Dans le contexte actuel de vagues épidémiques successives et d’un accès large et gratuit à une vaccination efficace et sûre, il existe une pression sociétale croissante pour que les personnes non-vaccinées ne pèsent plus sur le système de santé. Cette demande émane de certains soignants lassés, voire épuisés, par la place prise par la COVID au quotidien dans leur pratique, mais également de certains citoyens vaccinés et contrariés des restrictions ou des reports de leur prise en charge médicale ou chirurgicale du fait de la saturation du système de santé. De plus en plus de nos concitoyens affirment que les personnes non-vaccinées devraient assumer les conséquences du risque qu’elles prennent délibérément, comme de payer leur hospitalisation en cas de COVID, ou d’assumer de passer derrière les personnes vaccinées s’il manquait de places de réanimation. Aujourd’hui, dans nos services, de nombreux soignants sont gênés par ce choix individuel de non vaccination qui ne tient pas compte de l’intérêt collectif, que ce choix repose sur des arguments politiques, sur une conviction intime ou une peur irrationnelle, ou encore sur un défaut d’accès à l’information ou un manque de compréhension de celle-ci.
Ce choix individuel pourrait-il justifier une exclusion totale ou partielle de notre système de santé qui repose sur la solidarité ? Le contexte actuel pourrait-il justifier que l’accès au soin ne soit plus un droit pour chacun quelles que soient ses convictions ?

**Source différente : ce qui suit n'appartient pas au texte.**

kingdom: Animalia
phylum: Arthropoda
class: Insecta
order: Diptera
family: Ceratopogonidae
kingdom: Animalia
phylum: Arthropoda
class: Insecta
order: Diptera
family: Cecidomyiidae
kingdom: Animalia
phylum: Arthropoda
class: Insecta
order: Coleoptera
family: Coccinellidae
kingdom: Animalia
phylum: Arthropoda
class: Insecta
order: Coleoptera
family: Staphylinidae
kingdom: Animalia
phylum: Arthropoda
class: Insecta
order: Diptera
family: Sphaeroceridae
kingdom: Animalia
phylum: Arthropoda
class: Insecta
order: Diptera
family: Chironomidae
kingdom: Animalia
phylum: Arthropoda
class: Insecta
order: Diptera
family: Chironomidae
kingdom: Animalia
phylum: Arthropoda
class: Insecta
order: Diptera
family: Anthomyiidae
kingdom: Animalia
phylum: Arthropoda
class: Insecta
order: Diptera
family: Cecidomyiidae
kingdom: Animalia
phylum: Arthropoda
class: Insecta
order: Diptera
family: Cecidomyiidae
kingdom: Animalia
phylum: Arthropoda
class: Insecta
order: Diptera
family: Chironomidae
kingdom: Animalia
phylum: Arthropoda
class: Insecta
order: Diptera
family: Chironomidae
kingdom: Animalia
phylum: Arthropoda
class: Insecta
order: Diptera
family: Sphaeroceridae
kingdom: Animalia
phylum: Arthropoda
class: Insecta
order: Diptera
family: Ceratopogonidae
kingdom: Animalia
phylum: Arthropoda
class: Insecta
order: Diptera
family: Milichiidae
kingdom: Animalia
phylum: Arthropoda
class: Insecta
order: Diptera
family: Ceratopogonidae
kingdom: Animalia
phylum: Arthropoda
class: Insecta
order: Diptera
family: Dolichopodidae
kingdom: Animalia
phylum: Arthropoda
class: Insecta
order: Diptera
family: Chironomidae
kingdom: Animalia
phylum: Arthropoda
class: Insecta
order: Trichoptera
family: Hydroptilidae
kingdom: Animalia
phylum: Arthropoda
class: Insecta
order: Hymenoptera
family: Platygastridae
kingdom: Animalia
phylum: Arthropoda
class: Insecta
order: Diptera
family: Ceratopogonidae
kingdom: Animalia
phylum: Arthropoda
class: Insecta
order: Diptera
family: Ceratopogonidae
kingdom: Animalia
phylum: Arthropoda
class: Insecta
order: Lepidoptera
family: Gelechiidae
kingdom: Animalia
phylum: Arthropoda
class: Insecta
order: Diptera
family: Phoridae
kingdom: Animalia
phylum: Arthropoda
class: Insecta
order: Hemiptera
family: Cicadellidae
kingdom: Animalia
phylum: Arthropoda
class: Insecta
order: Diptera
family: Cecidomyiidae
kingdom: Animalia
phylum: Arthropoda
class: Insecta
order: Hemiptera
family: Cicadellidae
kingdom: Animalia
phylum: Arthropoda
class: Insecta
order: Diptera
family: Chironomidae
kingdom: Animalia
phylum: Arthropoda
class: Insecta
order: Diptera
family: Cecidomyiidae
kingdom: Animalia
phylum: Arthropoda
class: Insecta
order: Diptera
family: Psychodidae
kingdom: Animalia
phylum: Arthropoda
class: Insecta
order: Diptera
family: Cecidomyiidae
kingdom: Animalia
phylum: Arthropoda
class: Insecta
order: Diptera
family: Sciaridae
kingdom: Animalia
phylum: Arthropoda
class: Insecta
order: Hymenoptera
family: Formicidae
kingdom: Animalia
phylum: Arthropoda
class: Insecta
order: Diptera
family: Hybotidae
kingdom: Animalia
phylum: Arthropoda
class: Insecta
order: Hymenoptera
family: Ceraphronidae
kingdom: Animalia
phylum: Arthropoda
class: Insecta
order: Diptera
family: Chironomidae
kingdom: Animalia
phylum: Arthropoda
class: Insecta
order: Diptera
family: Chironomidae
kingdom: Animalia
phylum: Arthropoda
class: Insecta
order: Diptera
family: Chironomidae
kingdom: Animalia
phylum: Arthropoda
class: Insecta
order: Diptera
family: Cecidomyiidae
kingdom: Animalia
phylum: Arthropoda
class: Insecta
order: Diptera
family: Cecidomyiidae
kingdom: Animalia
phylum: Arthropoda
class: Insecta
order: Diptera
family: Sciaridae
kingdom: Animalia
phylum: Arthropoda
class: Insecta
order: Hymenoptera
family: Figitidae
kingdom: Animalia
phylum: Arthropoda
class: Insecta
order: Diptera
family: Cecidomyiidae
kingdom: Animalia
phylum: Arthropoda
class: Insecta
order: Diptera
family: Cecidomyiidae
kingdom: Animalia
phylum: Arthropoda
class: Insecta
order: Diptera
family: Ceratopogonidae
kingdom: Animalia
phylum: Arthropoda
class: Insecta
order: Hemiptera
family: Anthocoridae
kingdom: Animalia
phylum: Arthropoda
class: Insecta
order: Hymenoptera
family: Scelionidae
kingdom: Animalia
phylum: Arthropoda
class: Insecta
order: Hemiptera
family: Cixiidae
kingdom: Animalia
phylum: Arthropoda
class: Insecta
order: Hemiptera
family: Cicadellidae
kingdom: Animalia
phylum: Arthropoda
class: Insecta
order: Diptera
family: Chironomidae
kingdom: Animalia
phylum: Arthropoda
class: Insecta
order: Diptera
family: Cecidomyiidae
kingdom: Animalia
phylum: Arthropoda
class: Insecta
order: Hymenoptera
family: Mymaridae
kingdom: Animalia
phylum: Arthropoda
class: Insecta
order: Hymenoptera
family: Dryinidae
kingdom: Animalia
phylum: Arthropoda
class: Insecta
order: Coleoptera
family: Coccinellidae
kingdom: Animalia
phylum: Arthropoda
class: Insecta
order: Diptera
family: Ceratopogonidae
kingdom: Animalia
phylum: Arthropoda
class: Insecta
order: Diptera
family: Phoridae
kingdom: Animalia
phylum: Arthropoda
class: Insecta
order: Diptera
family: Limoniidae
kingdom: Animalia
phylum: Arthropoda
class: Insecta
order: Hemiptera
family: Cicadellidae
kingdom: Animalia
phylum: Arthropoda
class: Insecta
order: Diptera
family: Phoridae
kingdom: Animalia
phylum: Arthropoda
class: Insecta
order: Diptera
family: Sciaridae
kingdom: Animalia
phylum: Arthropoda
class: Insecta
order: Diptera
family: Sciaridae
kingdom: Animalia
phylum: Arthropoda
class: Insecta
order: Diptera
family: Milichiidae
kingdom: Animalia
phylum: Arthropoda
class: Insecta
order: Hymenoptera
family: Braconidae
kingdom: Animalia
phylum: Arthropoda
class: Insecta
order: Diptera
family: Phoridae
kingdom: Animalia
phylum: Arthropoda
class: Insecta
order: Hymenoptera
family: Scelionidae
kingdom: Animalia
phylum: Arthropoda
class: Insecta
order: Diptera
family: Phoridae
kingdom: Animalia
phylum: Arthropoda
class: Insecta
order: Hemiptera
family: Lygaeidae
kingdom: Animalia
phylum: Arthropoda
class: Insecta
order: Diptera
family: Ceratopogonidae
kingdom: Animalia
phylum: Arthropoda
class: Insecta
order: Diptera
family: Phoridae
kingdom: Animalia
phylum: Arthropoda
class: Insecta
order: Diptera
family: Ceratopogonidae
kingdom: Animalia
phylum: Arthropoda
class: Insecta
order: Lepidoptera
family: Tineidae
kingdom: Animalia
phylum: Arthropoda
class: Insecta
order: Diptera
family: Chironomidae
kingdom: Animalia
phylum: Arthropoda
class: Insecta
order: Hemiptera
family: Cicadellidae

En tant que soignants, au quotidien, nous décidons des prises en charge des malades sur des critères médicaux en allouant les ressources disponibles pour maximiser les bénéfices au niveau individuel et collectif. La vaccination pourrait-elle être mobilisée comme un critère médical de priorisation ? Ces critères médicaux sont objectifs, c’est-à-dire basés sur des données scientifiques robustes et pertinentes, données qui évoluent avec les connaissances scientifiques disponibles. Pourtant aucun de ces critères pris isolément ne saurait suffire à justifier une inégalité d’accès aux soins. A gravité égale, la seule raison qui justifierait de retenir la vaccination comme critère médical de priorisation serait que celle-ci donne plus de chance de survie (en terme de quantité de vie et de qualité de vie). A ce jour, il n’existe pas de preuve scientifique solide pour l’affirmer.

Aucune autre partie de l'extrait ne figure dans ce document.